■ Exercise directions
Reproduce, word for word, everything from the first of the rows down to the row containing "line at (448, 320): none -> present", with both ends included.

■ Input data
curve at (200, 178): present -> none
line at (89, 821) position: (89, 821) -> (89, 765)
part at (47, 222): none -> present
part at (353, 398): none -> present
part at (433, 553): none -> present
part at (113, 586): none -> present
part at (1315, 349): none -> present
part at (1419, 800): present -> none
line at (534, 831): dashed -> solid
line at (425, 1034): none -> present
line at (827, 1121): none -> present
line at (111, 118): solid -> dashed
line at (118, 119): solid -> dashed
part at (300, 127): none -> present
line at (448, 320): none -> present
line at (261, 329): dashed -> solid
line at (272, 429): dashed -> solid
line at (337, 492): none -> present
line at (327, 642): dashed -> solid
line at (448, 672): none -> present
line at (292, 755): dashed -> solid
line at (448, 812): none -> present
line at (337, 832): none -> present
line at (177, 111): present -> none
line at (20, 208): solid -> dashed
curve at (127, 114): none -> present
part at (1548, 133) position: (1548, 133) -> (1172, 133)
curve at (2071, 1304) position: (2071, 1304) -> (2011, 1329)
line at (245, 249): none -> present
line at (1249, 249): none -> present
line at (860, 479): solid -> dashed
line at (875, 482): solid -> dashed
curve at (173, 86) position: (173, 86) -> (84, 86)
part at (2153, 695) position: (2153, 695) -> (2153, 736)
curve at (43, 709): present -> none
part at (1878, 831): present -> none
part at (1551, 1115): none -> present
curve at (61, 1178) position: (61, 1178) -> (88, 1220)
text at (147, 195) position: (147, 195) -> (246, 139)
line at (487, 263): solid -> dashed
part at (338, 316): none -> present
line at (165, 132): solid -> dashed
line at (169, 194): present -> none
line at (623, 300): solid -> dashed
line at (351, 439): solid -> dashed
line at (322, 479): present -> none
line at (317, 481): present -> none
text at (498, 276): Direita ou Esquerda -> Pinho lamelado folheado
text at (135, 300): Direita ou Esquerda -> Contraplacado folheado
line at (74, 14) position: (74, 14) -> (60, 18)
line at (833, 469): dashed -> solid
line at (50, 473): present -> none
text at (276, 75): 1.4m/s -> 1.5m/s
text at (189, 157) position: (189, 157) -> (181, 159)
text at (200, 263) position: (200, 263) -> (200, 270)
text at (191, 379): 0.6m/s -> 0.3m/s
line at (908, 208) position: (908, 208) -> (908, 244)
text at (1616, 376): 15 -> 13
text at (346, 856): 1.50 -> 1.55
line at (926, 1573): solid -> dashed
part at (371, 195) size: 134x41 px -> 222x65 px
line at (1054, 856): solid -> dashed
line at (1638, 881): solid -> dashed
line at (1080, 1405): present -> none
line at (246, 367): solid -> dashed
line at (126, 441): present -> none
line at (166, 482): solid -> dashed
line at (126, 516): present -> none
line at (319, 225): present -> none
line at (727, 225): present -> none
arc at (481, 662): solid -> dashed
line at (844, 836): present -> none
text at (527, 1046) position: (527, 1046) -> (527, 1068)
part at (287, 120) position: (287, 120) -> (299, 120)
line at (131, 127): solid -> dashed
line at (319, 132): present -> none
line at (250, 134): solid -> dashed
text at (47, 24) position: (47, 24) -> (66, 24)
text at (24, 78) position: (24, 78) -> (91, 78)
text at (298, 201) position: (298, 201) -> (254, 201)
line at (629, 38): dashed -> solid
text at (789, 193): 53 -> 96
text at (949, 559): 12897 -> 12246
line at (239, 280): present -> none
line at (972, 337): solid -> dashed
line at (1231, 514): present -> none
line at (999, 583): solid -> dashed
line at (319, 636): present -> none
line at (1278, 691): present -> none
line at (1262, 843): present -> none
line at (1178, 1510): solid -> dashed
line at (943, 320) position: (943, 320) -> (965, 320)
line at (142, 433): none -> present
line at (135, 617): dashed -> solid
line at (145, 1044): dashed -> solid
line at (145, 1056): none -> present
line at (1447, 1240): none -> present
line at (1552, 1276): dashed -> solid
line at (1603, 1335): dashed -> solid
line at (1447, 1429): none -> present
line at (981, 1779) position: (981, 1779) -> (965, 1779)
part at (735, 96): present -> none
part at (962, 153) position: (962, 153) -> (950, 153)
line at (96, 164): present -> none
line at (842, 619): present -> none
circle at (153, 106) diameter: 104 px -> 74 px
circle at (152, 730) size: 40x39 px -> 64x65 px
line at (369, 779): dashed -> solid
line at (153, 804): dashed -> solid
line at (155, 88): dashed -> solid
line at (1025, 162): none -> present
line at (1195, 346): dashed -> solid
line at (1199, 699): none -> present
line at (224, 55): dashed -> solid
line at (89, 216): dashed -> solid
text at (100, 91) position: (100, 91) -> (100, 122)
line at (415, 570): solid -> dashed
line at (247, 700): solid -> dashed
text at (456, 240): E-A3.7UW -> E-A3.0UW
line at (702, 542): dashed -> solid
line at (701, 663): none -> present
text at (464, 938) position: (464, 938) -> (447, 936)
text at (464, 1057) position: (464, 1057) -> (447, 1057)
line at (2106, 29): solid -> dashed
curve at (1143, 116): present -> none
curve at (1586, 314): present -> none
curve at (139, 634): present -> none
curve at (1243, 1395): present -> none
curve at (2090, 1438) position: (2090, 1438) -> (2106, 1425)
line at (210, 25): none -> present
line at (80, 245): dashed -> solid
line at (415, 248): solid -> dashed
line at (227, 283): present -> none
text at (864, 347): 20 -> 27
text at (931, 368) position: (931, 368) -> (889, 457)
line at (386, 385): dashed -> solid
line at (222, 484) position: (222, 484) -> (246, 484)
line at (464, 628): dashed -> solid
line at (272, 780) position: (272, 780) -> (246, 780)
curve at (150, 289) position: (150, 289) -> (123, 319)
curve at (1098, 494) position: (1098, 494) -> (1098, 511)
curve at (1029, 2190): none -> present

■ Answer in full
curve at (200, 178): present -> none
line at (89, 821) position: (89, 821) -> (89, 765)
part at (47, 222): none -> present
part at (353, 398): none -> present
part at (433, 553): none -> present
part at (113, 586): none -> present
part at (1315, 349): none -> present
part at (1419, 800): present -> none
line at (534, 831): dashed -> solid
line at (425, 1034): none -> present
line at (827, 1121): none -> present
line at (111, 118): solid -> dashed
line at (118, 119): solid -> dashed
part at (300, 127): none -> present
line at (448, 320): none -> present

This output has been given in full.